A basic integrated supply agreement should have the following components:

  • Products

    The degree to which products or services being sold are described in the contract depends upon the needs of the customer. This can vary greatly. At a general level, products may not be specified and pricing may be set at an aggregate level (e.g., cost-plus). The purchaser may decide to make the agreement more specific and list every product covered under agreement along with individual pricing and terms and conditions.

  • Condition of Sale

    The terms and conditions should specify how the supplier is to be paid. Typical payment terms for integrated supply agreements vary from net 15 to net 60. In addition to the payment terms, the method of payment should be specified. For example, is the supplier expected to perform traditional invoice billing or use EDI?

  • Term

    A typical agreement should be long enough in duration to develop a strategic mentality, but short enough to allow either party to exit the agreement if things do not work out. One of the most common ways to do this is to author an agreement for two or three years and add an evergreen clause. The evergreen clause allows the agreement to continue if neither party objects in writing.

  • Consignment Conditions

    If consignment or other special inventory vehicles are to be used, specify how and where the activities are to take place. Consider any collateral costs related to the activity and who will pay for them. For example, if storage cabinets are needed for consignment materials, will the buyer or supplier pay for them? “What activities does your firm require to ensure the integrated supply model works best?”

  • Duties of Seller

    What needs must the supplier meet? Specify any required timing for delivery of products or services needed for your operations. In addition, you may want to impose monetary incentives/penalties depending upon the timeliness of delivery by your supplier. If on-time delivery is important, you will want to specify the delivery performance expected of the supplier. Use a indicator such as percentage of ontime deliveries to monitor the supplier's performance.

  • Duties of Buyer

    What activities does your firm require to ensure the integrated supply relationship works best? Before committing to anything, check with your organization to ensure it can meet any commitments you make to your supplier.
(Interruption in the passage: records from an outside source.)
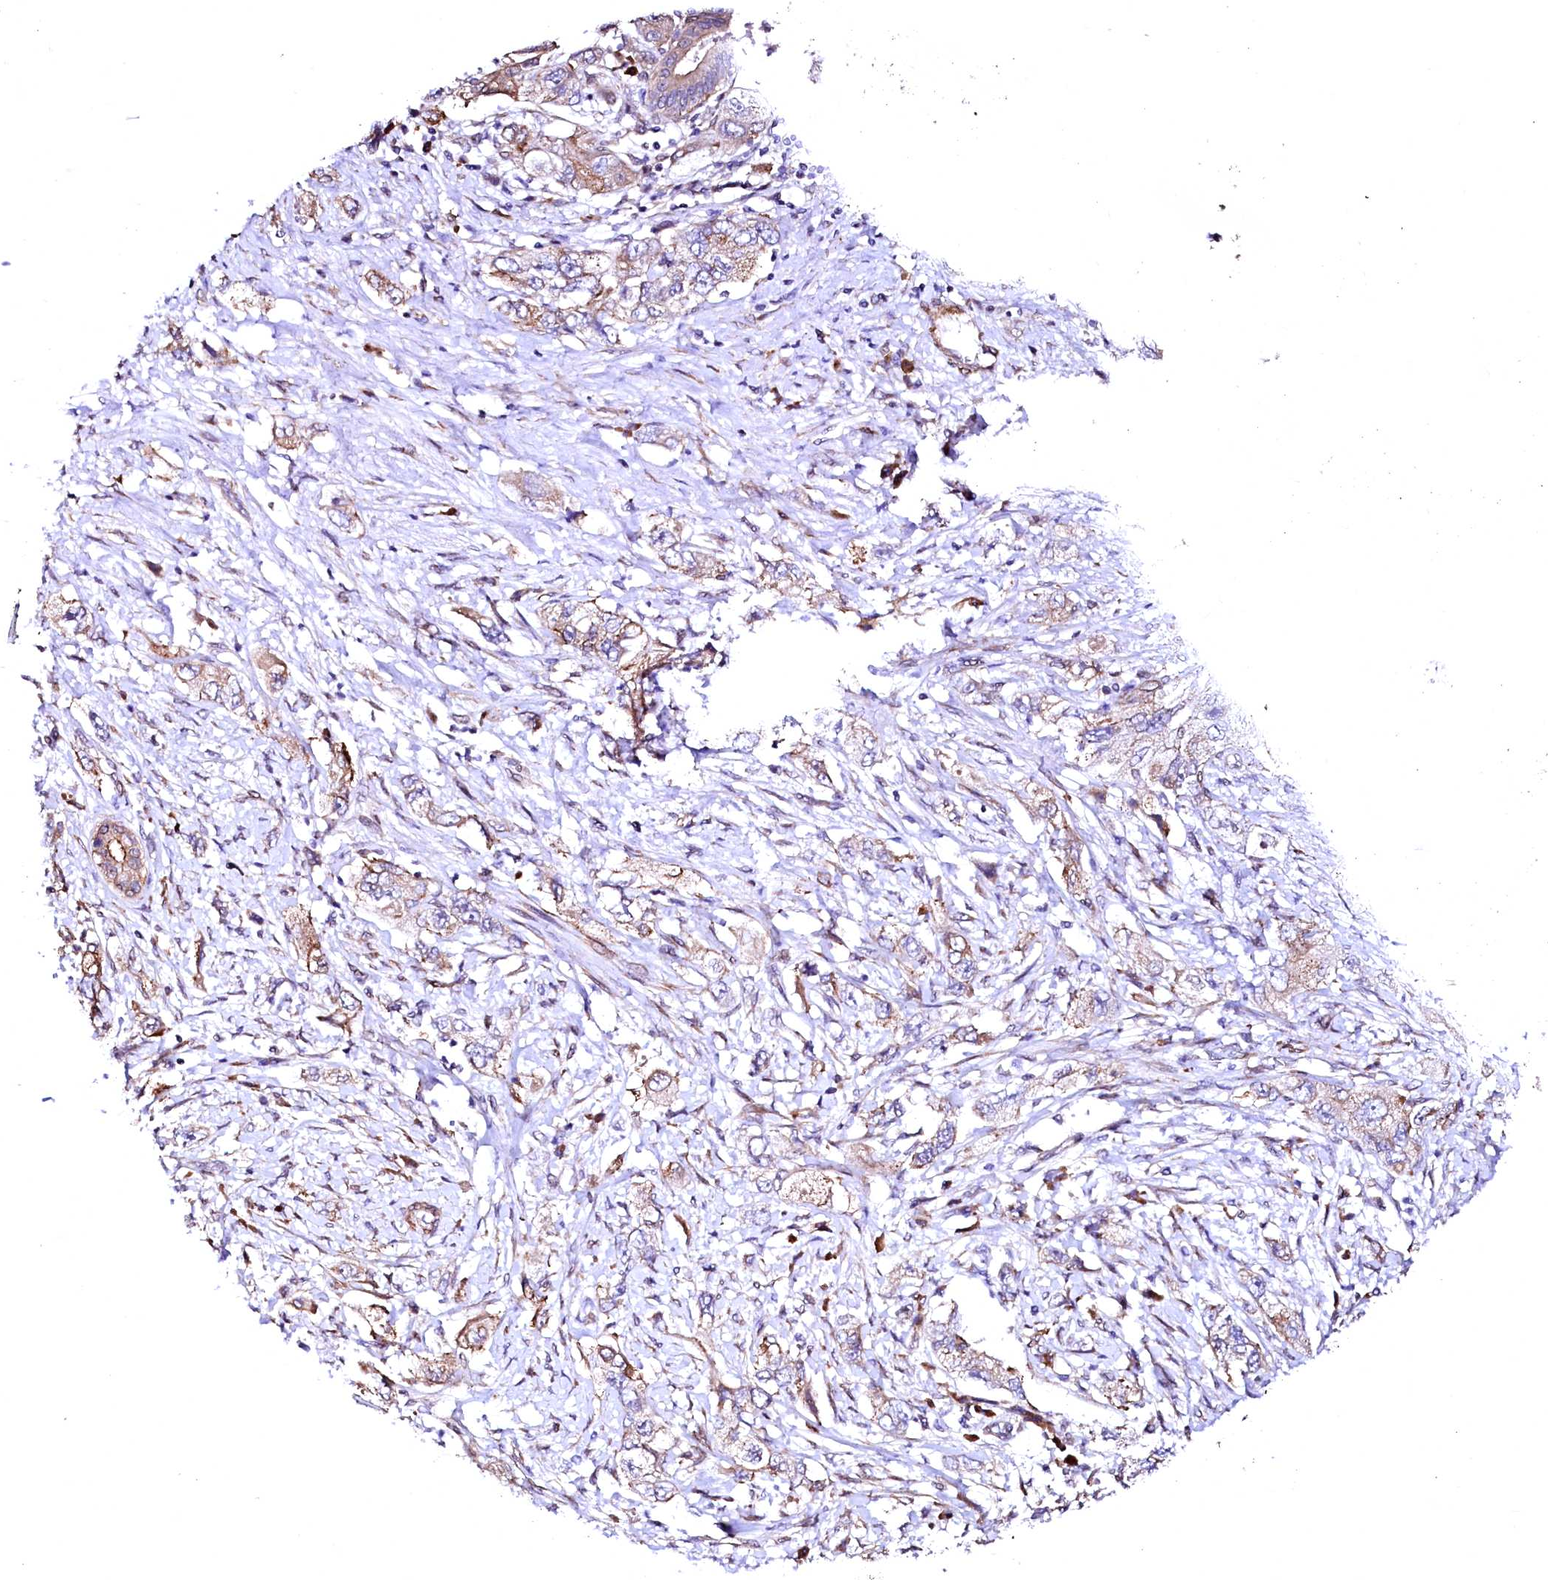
{"staining": {"intensity": "weak", "quantity": "25%-75%", "location": "cytoplasmic/membranous"}, "tissue": "pancreatic cancer", "cell_type": "Tumor cells", "image_type": "cancer", "snomed": [{"axis": "morphology", "description": "Adenocarcinoma, NOS"}, {"axis": "topography", "description": "Pancreas"}], "caption": "Tumor cells show low levels of weak cytoplasmic/membranous staining in approximately 25%-75% of cells in adenocarcinoma (pancreatic). (DAB (3,3'-diaminobenzidine) = brown stain, brightfield microscopy at high magnification).", "gene": "GPR176", "patient": {"sex": "female", "age": 73}}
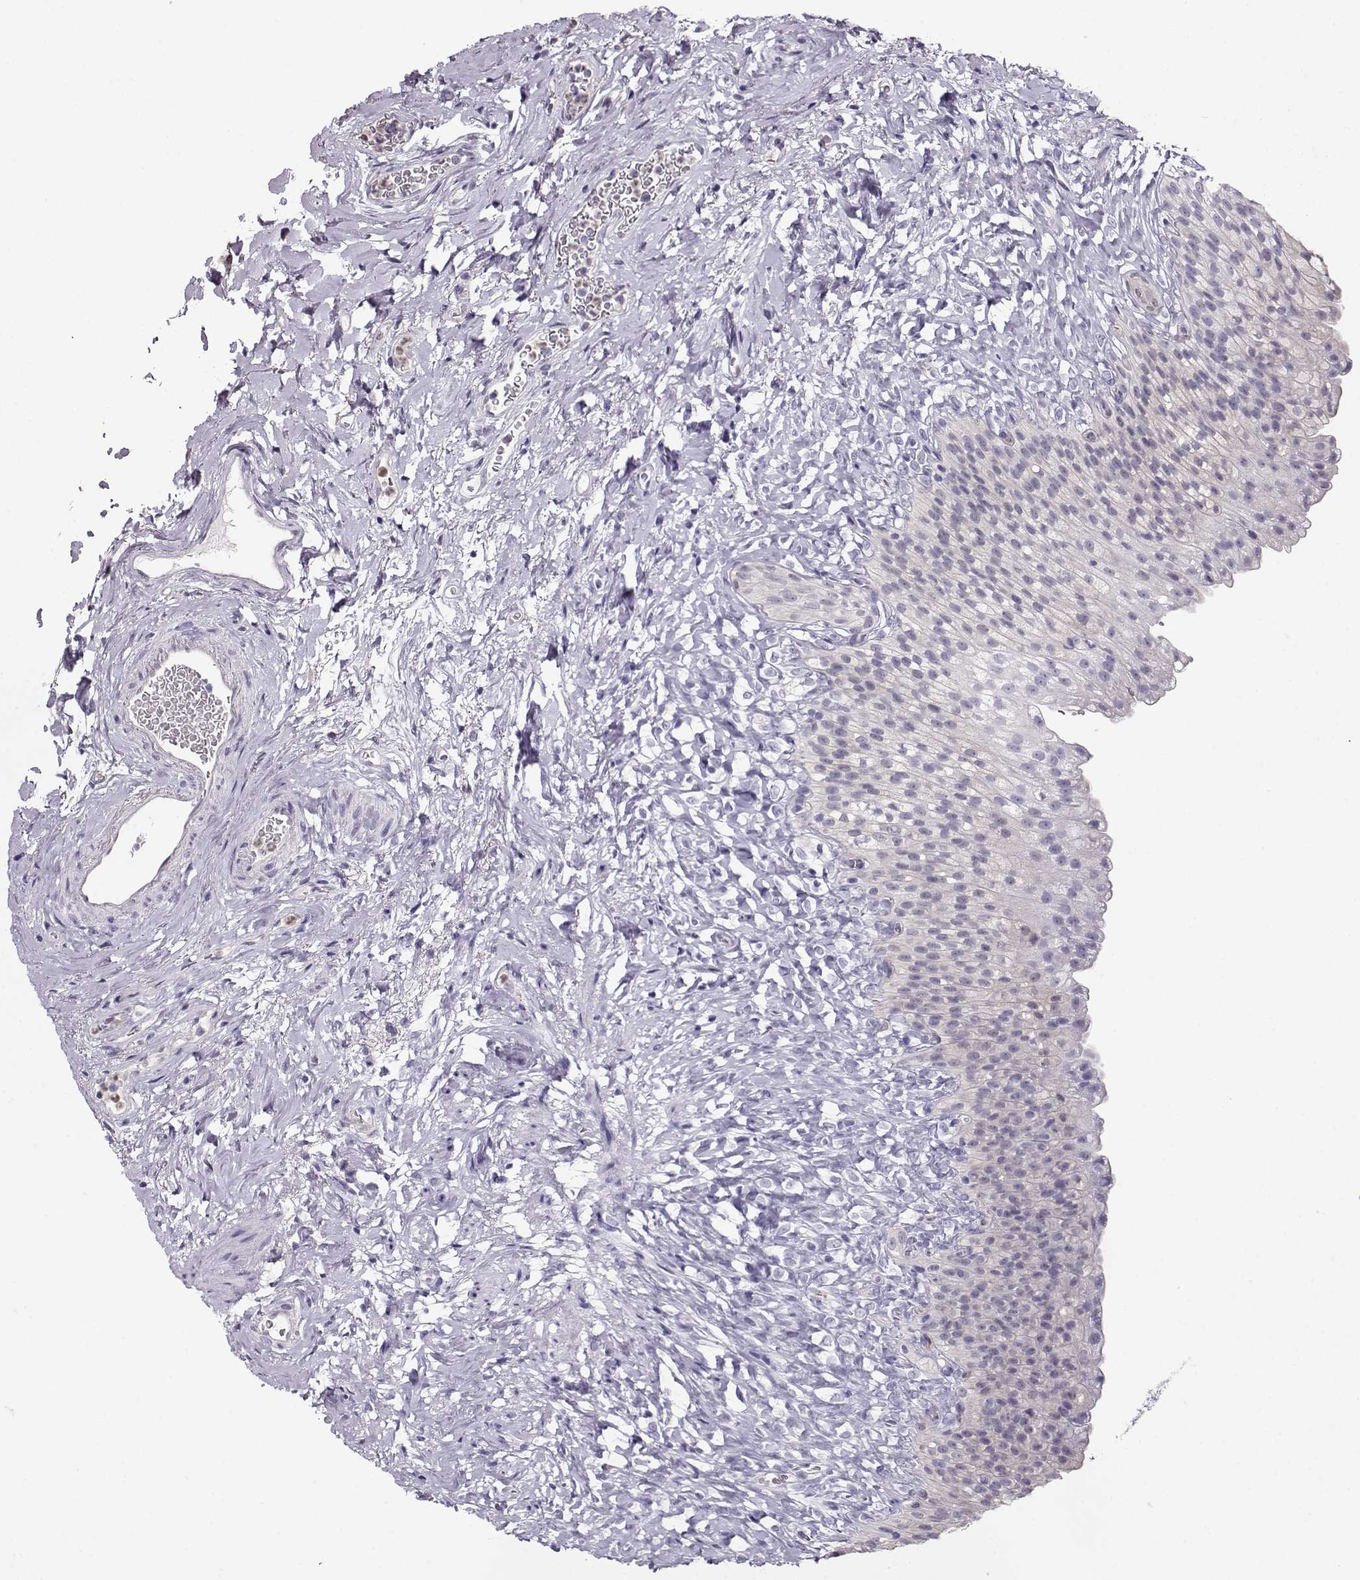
{"staining": {"intensity": "negative", "quantity": "none", "location": "none"}, "tissue": "urinary bladder", "cell_type": "Urothelial cells", "image_type": "normal", "snomed": [{"axis": "morphology", "description": "Normal tissue, NOS"}, {"axis": "topography", "description": "Urinary bladder"}], "caption": "This image is of normal urinary bladder stained with immunohistochemistry (IHC) to label a protein in brown with the nuclei are counter-stained blue. There is no positivity in urothelial cells. (DAB (3,3'-diaminobenzidine) immunohistochemistry (IHC), high magnification).", "gene": "CCR8", "patient": {"sex": "male", "age": 76}}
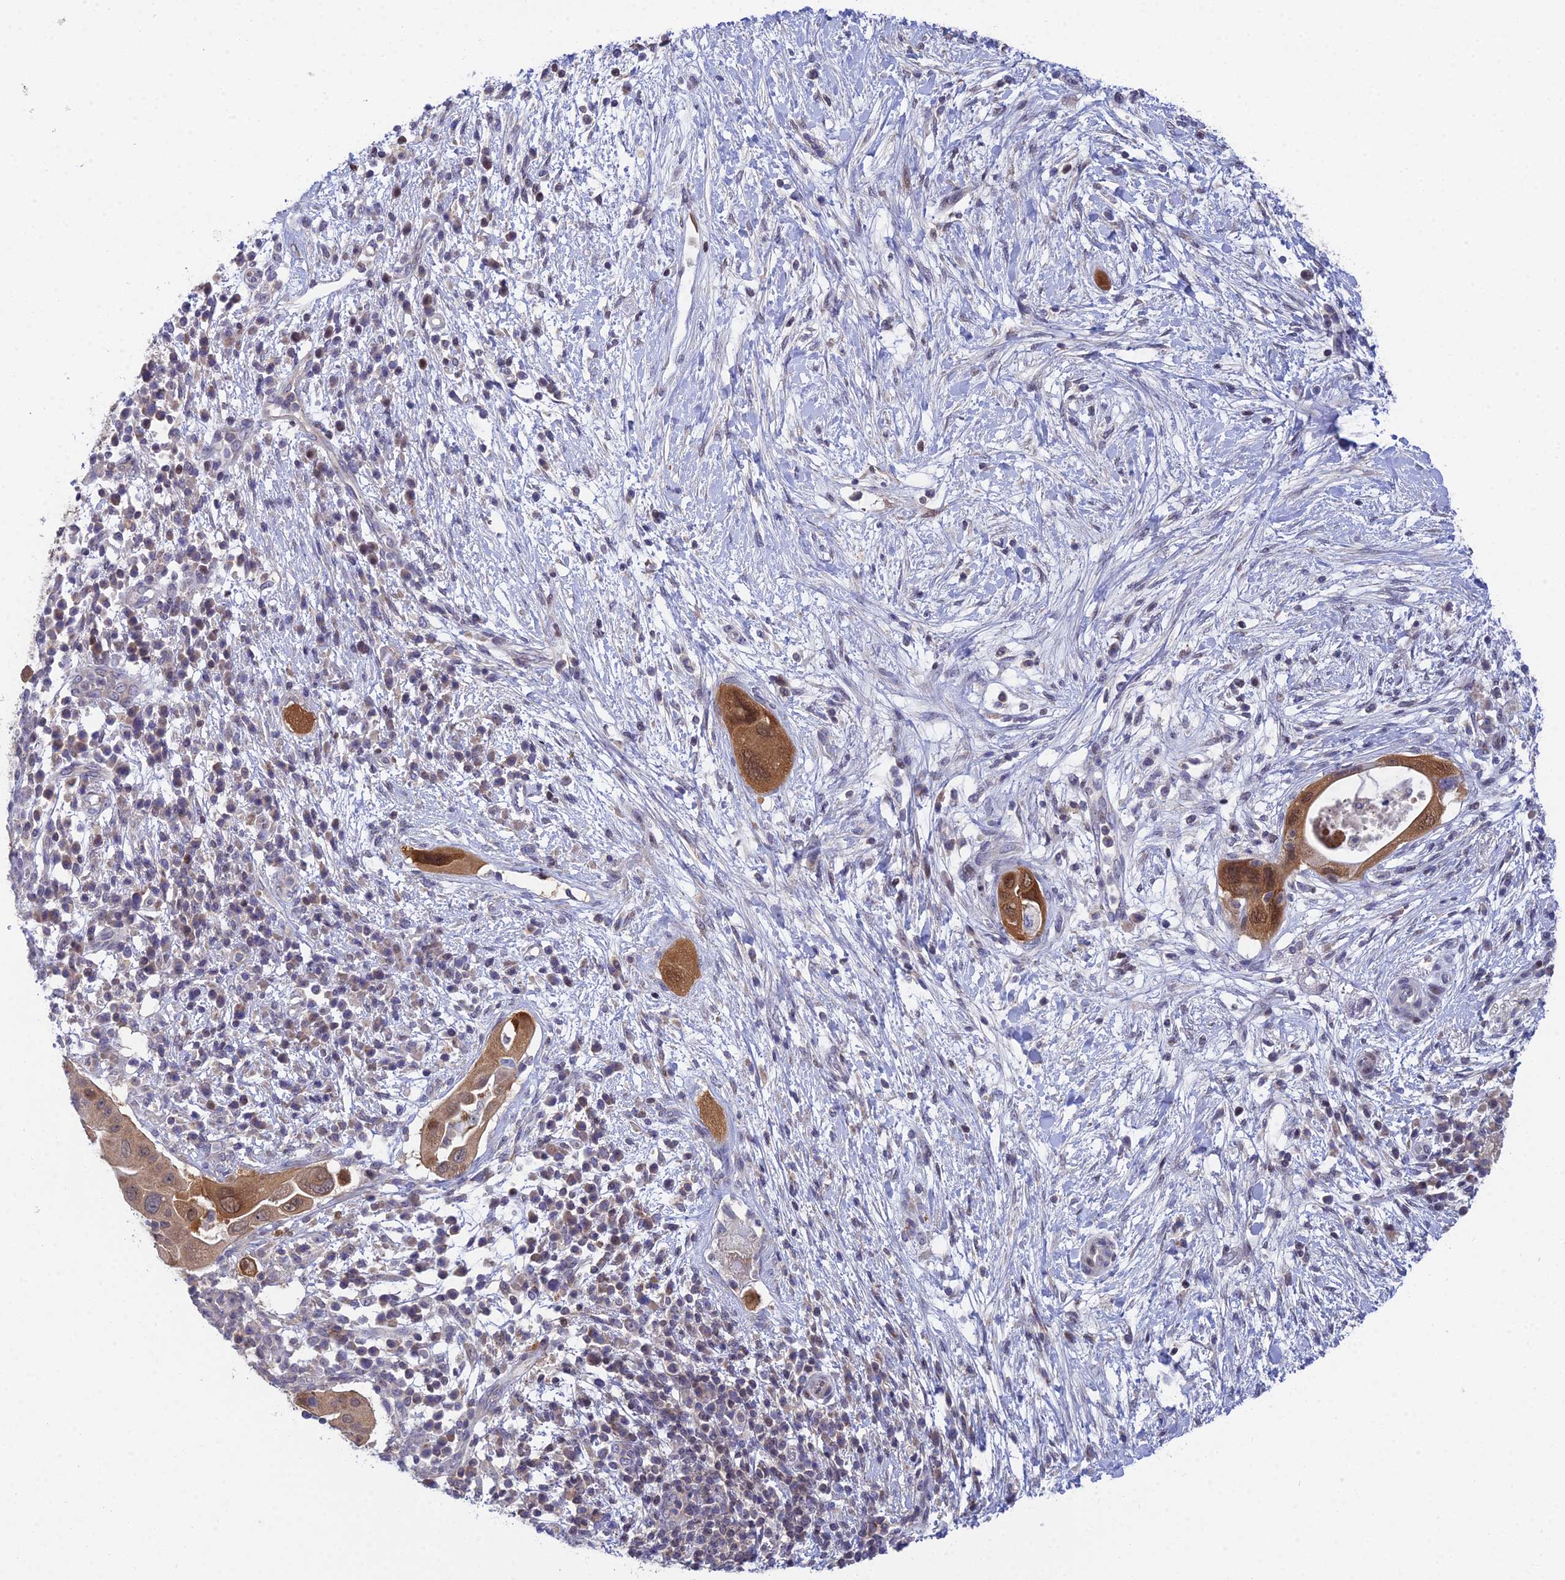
{"staining": {"intensity": "moderate", "quantity": "25%-75%", "location": "cytoplasmic/membranous,nuclear"}, "tissue": "pancreatic cancer", "cell_type": "Tumor cells", "image_type": "cancer", "snomed": [{"axis": "morphology", "description": "Adenocarcinoma, NOS"}, {"axis": "topography", "description": "Pancreas"}], "caption": "Brown immunohistochemical staining in pancreatic adenocarcinoma reveals moderate cytoplasmic/membranous and nuclear positivity in approximately 25%-75% of tumor cells.", "gene": "ELOA2", "patient": {"sex": "male", "age": 68}}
  • Title and Security Interest

    Clearly delineate who has responsibility for any material and at what point ownership changes. This not only applies to consignment inventory but to all other relationships as well such as JIT. If the agreement requires delivery of material to the receiving organization, ensure FOB terms are delineated.

  • Pricing

    Specify the type of pricing methodology your organization requires. In addition, you may want to add clauses that require the supplier to provide cost information or allow you to audit their costs (for example, manufacturer's invoices) on a regular basis.

  • Rescheduling

    What type of lead time does your organization require? How often do you reschedule deliveries? Dependent on your situation, you can develop terms that provide your organization with favorable rescheduling terms. In addition, you may specify buy-back or return conditions with your supplier.